How does Restore's carbon action stack up? DitchCarbon scores companies based on their carbon action and commitment to reducing emissions. Read about our methodology to learn more.
Mean score of companies in the Business Services industry. Comparing a company's score to the industry average can give you a sense of how well the company is doing compared to its peers.
Restore's score of 77 is higher than 87% of the industry. This can give you a sense of how well the company is doing compared to its peers.
In 2024, Restore PLC reported total carbon emissions of approximately 8,604,500 kg CO2e, with significant contributions from Scope 1 emissions at about 7,597,100 kg CO2e, primarily from mobile combustion (approximately 7,122,600 kg CO2e). Scope 2 emissions accounted for about 177,000 kg CO2e (market-based), while Scope 3 emissions totalled approximately 830,400 kg CO2e, with business travel contributing around 319,600 kg CO2e. The company has set ambitious reduction targets, committing to a 50% reduction in absolute Scope 1 and Scope 2 emissions by 2030 from a 2023 baseline, and a 90% reduction by 2035. Additionally, Restore aims to reduce Scope 3 emissions by 42% by 2030 and 90% by 2050, both from the same baseline year. These targets are aligned with the Science Based Targets initiative (SBTi) and are designed to support the global effort to limit warming to 1.5°C. Restore PLC also pledges to achieve net-zero greenhouse gas emissions across its entire value chain by 2050, demonstrating a long-term commitment to sustainability and climate action. The company is on track to ensure that 70% of its suppliers, based on emissions from purchased goods and services, will have science-based targets by 2029.

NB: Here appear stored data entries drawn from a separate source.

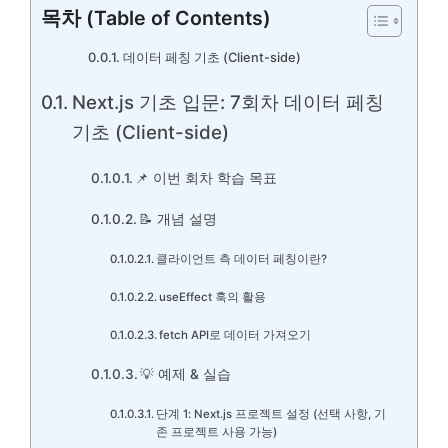
목차 (Table of Contents)
데이터 페칭 기초 (Client-side)
Next.js 기초 입문: 7회차 데이터 페칭
기초 (Client-side)
📌 이번 회차 학습 목표
📝 개념 설명
클라이언트 측 데이터 페칭이란?
useEffect 훅의 활용
fetch API로 데이터 가져오기
💡 예제 & 실습
단계 1: Next.js 프로젝트 설정 (선택 사항, 기
존 프로젝트 사용 가능)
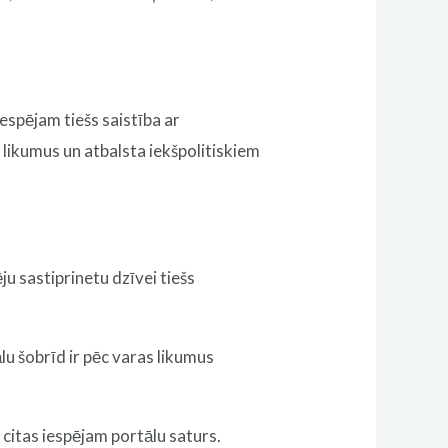
iespējam tiešs saistība ar
 likumus un atbalsta iekšpolitiskiem
u sastiprinetu dzīvei tiešs
lu šobrīd ir pēc varas likumus
 citas iespējam portālu saturs.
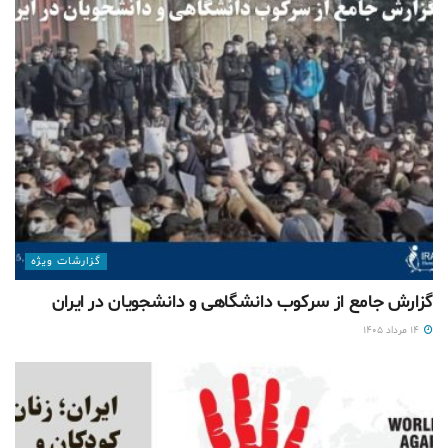
گزارشات ويژه
گزارش جامع از سرکوب دانشگاهی و دانشجویان در ایران
۱۴ مرداد ۱۴۰۵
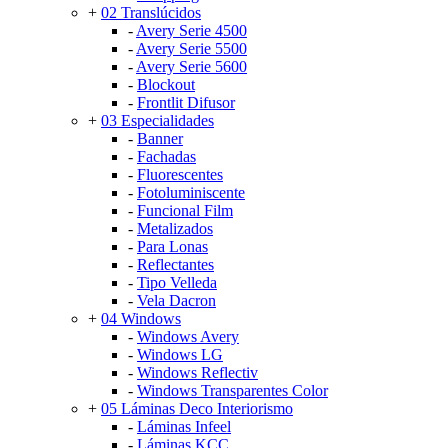
+
02 Translúcidos
-
Avery Serie 4500
-
Avery Serie 5500
-
Avery Serie 5600
-
Blockout
-
Frontlit Difusor
+
03 Especialidades
-
Banner
-
Fachadas
-
Fluorescentes
-
Fotoluminiscente
-
Funcional Film
-
Metalizados
-
Para Lonas
-
Reflectantes
-
Tipo Velleda
-
Vela Dacron
+
04 Windows
-
Windows Avery
-
Windows LG
-
Windows Reflectiv
-
Windows Transparentes Color
+
05 Láminas Deco Interiorismo
-
Láminas Infeel
-
Láminas KCC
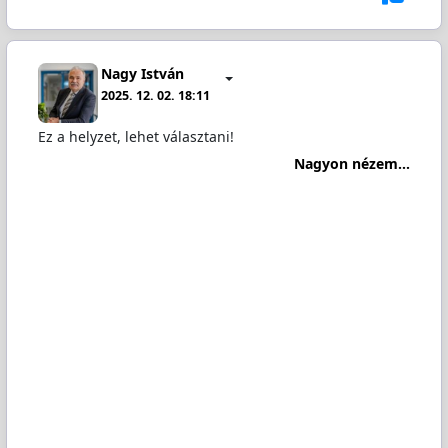
Nagy István
2025. 12. 02. 18:11
Ez a helyzet, lehet választani!
Nagyon nézem...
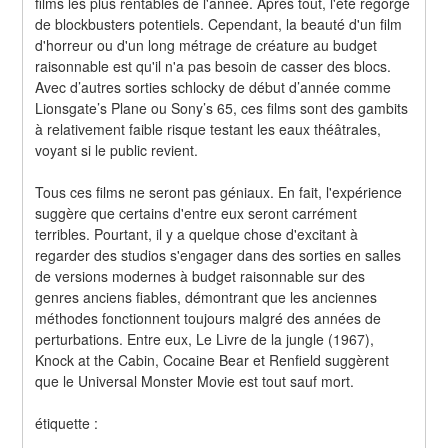
films les plus rentables de l'année. Après tout, l'été regorge 
de blockbusters potentiels. Cependant, la beauté d'un film 
d'horreur ou d'un long métrage de créature au budget 
raisonnable est qu'il n'a pas besoin de casser des blocs. 
Avec d’autres sorties schlocky de début d’année comme 
Lionsgate’s Plane ou Sony’s 65, ces films sont des gambits 
à relativement faible risque testant les eaux théâtrales, 
voyant si le public revient.
Tous ces films ne seront pas géniaux. En fait, l'expérience 
suggère que certains d'entre eux seront carrément 
terribles. Pourtant, il y a quelque chose d'excitant à 
regarder des studios s'engager dans des sorties en salles 
de versions modernes à budget raisonnable sur des 
genres anciens fiables, démontrant que les anciennes 
méthodes fonctionnent toujours malgré des années de 
perturbations. Entre eux, Le Livre de la jungle (1967), 
Knock at the Cabin, Cocaine Bear et Renfield suggèrent 
que le Universal Monster Movie est tout sauf mort.
étiquette :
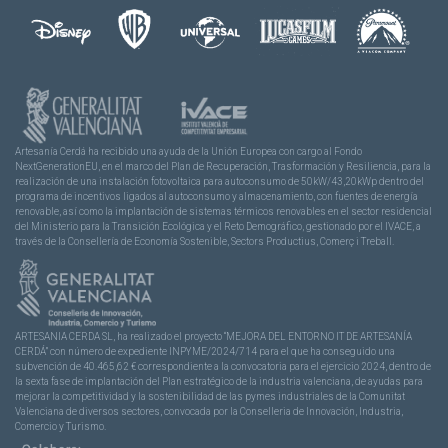
Artesanía Cerdá ha recibido una ayuda de la Unión Europea con cargo al Fondo
NextGenerationEU, en el marco del Plan de Recuperación, Trasformación y Resiliencia, para la
realización de una instalación fotovoltaica para autoconsumo de 50kW/43,20kWp dentro del
programa de incentivos ligados al autoconsumo y almacenamiento, con fuentes de energía
renovable, así como la implantación de sistemas térmicos renovables en el sector residencial
del Ministerio para la Transición Ecológica y el Reto Demográfico, gestionado por el IVACE, a
través de la Consellería de Economía Sostenible, Sectors Productius, Comerç i Treball.
ARTESANIA CERDA SL, ha realizado el proyecto “MEJORA DEL ENTORNO IT DE ARTESANÍA
CERDÁ” con número de expediente INPYME/2024/714 para el que ha conseguido una
subvención de 40.465,62 € correspondiente a la convocatoria para el ejercicio 2024, dentro de
la sexta fase de implantación del Plan estratégico de la industria valenciana, de ayudas para
mejorar la competitividad y la sostenibilidad de las pymes industriales de la Comunitat
Valenciana de diversos sectores, convocada por la Conselleria de Innovación, Industria,
Comercio y Turismo.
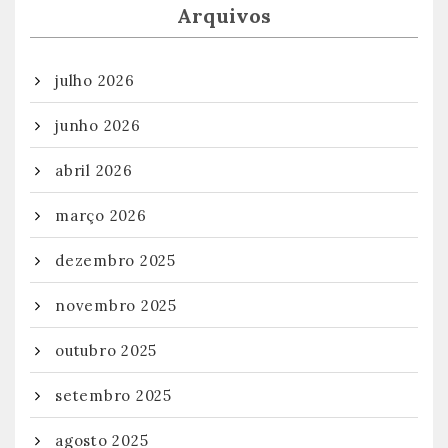
Arquivos
julho 2026
junho 2026
abril 2026
março 2026
dezembro 2025
novembro 2025
outubro 2025
setembro 2025
agosto 2025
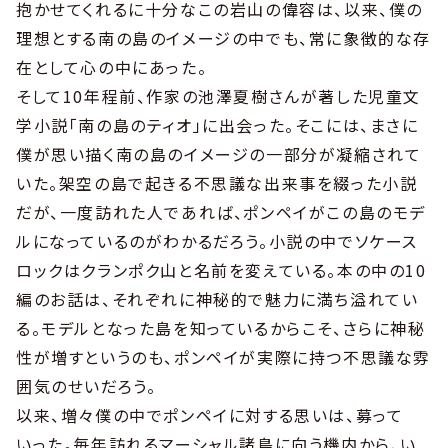
抱かせてくれるに十分なこの岩山の偉容は、以来、僕の
理想とする南の島のイメージの中でも、常に象徴的な存
在として心の中にあった。
そして10年程前、作家の池澤夏樹さんが著した児童文
学小説「南の島のティオ」に出会った。そこには、まさに
僕が思い描く南の島のイメージの一部分が凝縮されて
いた。架空の島で起きる不思議な出来事を綴った小説
だが、一度訪れた人であれば、ポンペイがこの島のモデ
ルになっているのがわかるだろう。小説の中でソケース
ロックはクランポク山と名前を変えている。本の中の10
編のお話は、それぞれに神秘的で魅力に満ち溢れてい
る。モデルとなった島を知っているからこそ、さらに神秘
性が増すというのも、ポンペイが実際に持つ不思議な雰
囲気のせいだろう。
以来、増々僕の中でポンペイに対する思いは、募って
いった。毎年訪れるマーシャル諸島に向う機内から、い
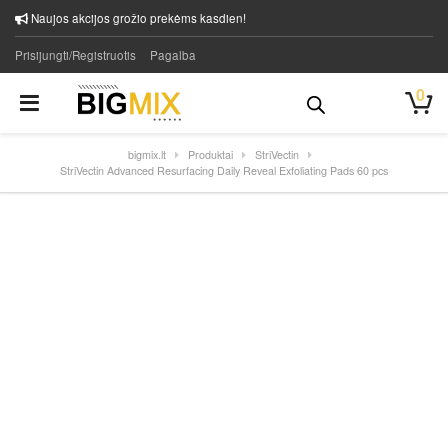
Naujos akcijos grožio prekėms kasdien!
Prisijungti/Registruotis
Pagalba
0
bigmix.lt
Produktai
StriVectin
StriVectin Advanced Resurfacing Daily Reveal Exfoliating Pads 60 pcs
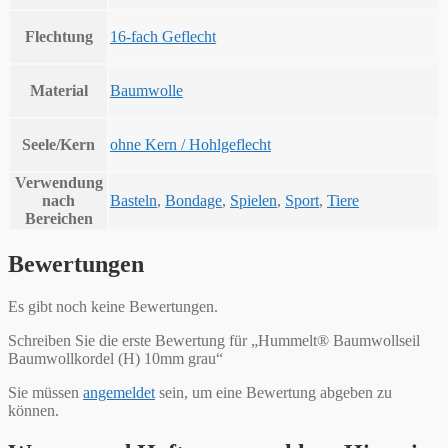
Flechtung
16-fach Geflecht
Material
Baumwolle
Seele/Kern
ohne Kern / Hohlgeflecht
Verwendung
nach
Basteln
,
Bondage
,
Spielen
,
Sport
,
Tiere
Bereichen
Bewertungen
Es gibt noch keine Bewertungen.
Schreiben Sie die erste Bewertung für „Hummelt® Baumwollseil
Baumwollkordel (H) 10mm grau“
Sie müssen
angemeldet
sein, um eine Bewertung abgeben zu
können.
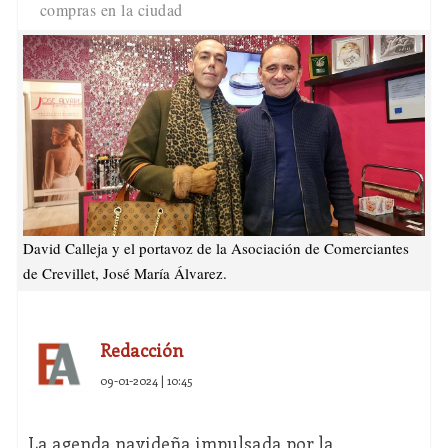
compras en la ciudad
David Calleja y el portavoz de la Asociación de Comerciantes
de Crevillet, José María Álvarez.
Redacción
09-01-2024 | 10:45
La agenda navideña impulsada por la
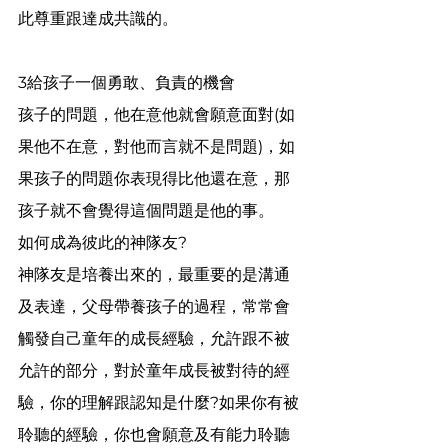
此尊重跟達成共識的。
3給孩子一個勇敢、負責的機會
孩子的問題，他在意他就會願意面對(如
果他不在意，對他而言就不是問題)，如
果孩子的問題你表現得比他還在意，那
孩子就不會覺得這個問題是他的事。
如何成為彼此的神隊友?
神隊友是培養出來的，最重要的是溝通
及表達，父母帶養孩子的過程，常常會
觸發自己童年的成長經驗，允許跟不被
允許的部分，對於童年成長被對待的經
驗，你的理解跟認知是什麼?如果你有被
聆聽的經驗，你也會願意及有能力聆聽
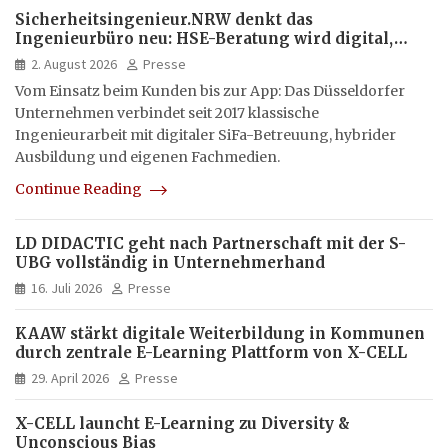
Sicherheitsingenieur.NRW denkt das
Ingenieurbüro neu: HSE-Beratung wird digital,
hybrid und multimedial
2. August 2026
Presse
Vom Einsatz beim Kunden bis zur App: Das Düsseldorfer
Unternehmen verbindet seit 2017 klassische
Ingenieurarbeit mit digitaler SiFa-Betreuung, hybrider
Ausbildung und eigenen Fachmedien.
Continue Reading
LD DIDACTIC geht nach Partnerschaft mit der S-
UBG vollständig in Unternehmerhand
16. Juli 2026
Presse
KAAW stärkt digitale Weiterbildung in Kommunen
durch zentrale E-Learning Plattform von X-CELL
29. April 2026
Presse
X-CELL launcht E-Learning zu Diversity &
Unconscious Bias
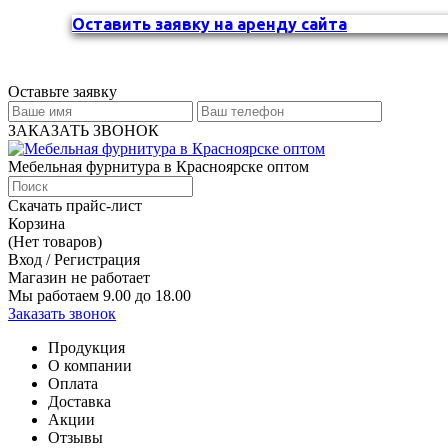
Оставить заявку на аренду сайта
Оставьте заявку
ЗАКАЗАТЬ ЗВОНОК
Мебельная фурнитура в Красноярске оптом
Скачать прайс-лист
Корзина
(Нет товаров)
Вход / Регистрация
Магазин не работает
Мы работаем 9.00 до 18.00
Заказать звонок
Продукция
О компании
Оплата
Доставка
Акции
Отзывы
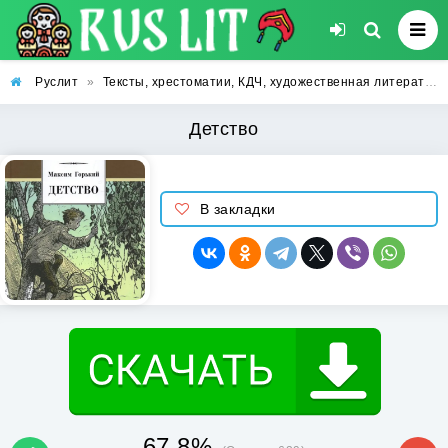
Руслит
»
Тексты, хрестоматии, КДЧ, художественная литература
Детство
В закладки
67.8%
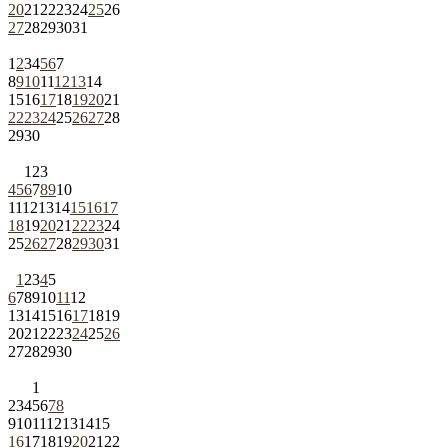
20
21
22
23
24
25
26
27
28
29
30
31
1
2
3
4
5
6
7
8
9
10
11
12
13
14
15
16
17
18
19
20
21
22
23
24
25
26
27
28
29
30
1
2
3
4
5
6
7
8
9
10
11
12
13
14
15
16
17
18
19
20
21
22
23
24
25
26
27
28
29
30
31
1
2
3
4
5
6
7
8
9
10
11
12
13
14
15
16
17
18
19
20
21
22
23
24
25
26
27
28
29
30
1
2
3
4
5
6
7
8
9
10
11
12
13
14
15
16
17
18
19
20
21
22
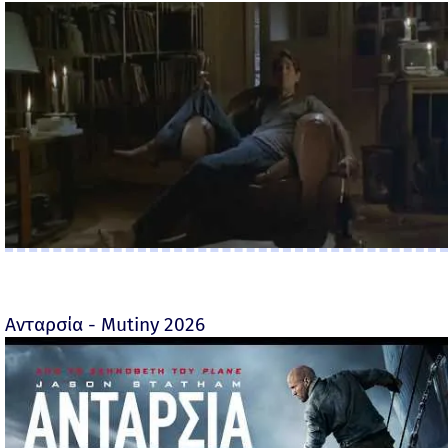
Ανταρσία - Mutiny 2026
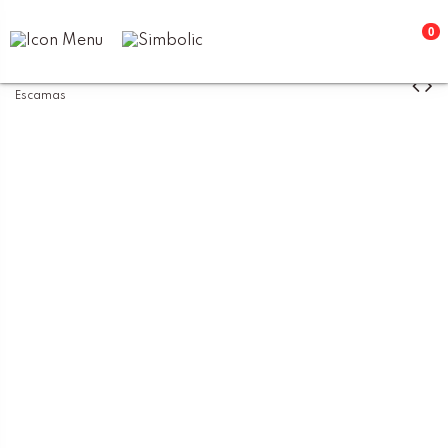
0
Inicio
Artesanía
Cerámicas
Azucarero Colección
Escamas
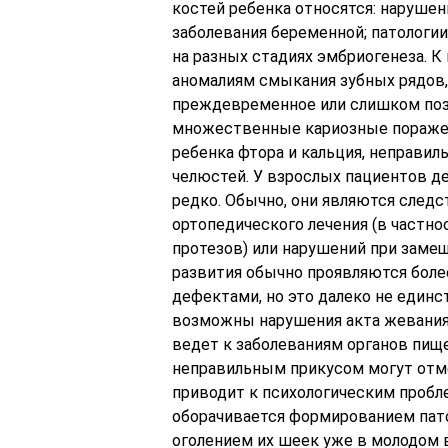
костей ребенка относятся: нарушен
заболевания беременной; патологи
на разных стадиях эмбриогенеза. К
аномалиям смыкания зубных рядов,
преждевременное или слишком поз
множественные кариозные поражен
ребенка фтора и кальция, неправил
челюстей. У взрослых пациентов 
редко. Обычно, они являются след
ортопедического лечения (в частн
протезов) или нарушений при заме
развития обычно проявляются бол
дефектами, но это далеко не единс
возможны нарушения акта жевания,
ведет к заболеваниям органов пищ
неправильным прикусом могут отме
приводит к психологическим пробл
оборачивается формированием пат
оголением их шеек уже в молодом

Access structured emissions data, company-specific emission factors, and source documents
| 2020 | 2021 | 2022 | 2023 | 2024 | |
|---|---|---|---|---|---|
| Scope 1 | 7,871,000 | 0,000,000 | 0,000,000 | 0,000,000 | 0,000,000 |
| Scope 2 | 3,510,000 | 0,000,000 | 0,000,000 | 000,000 | 000,000 |
| Scope 3 | 172,000 | 0,000,000 | 0,000,000 | 00,000,000 | 000,000 |
Restore's Scope 3 emissions, which decreased by 92% last year and increased by approximately 383% since 2020, demonstrating supply chain emissions tracking. Their carbon footprint includes suppliers and value chain emissions, with Scope 3 emissions accounting for 10% of total emissions under the GHG Protocol, with "Fuel and Energy Related Activities" being the largest emissions source at 42% of Scope 3 emissions.
Climate goals typically focus on 2030 interim targets and 2050 net-zero commitments, aligned with global frameworks like the Paris Agreement and Science Based Targets initiative (SBTi) to ensure alignment with global climate goals.
Restore has established climate goals through participation in recognized frameworks and target-setting initiatives. Companies often set interim 2030 targets and long-term 2050 net-zero goals to demonstrate measurable progress toward decarbonization.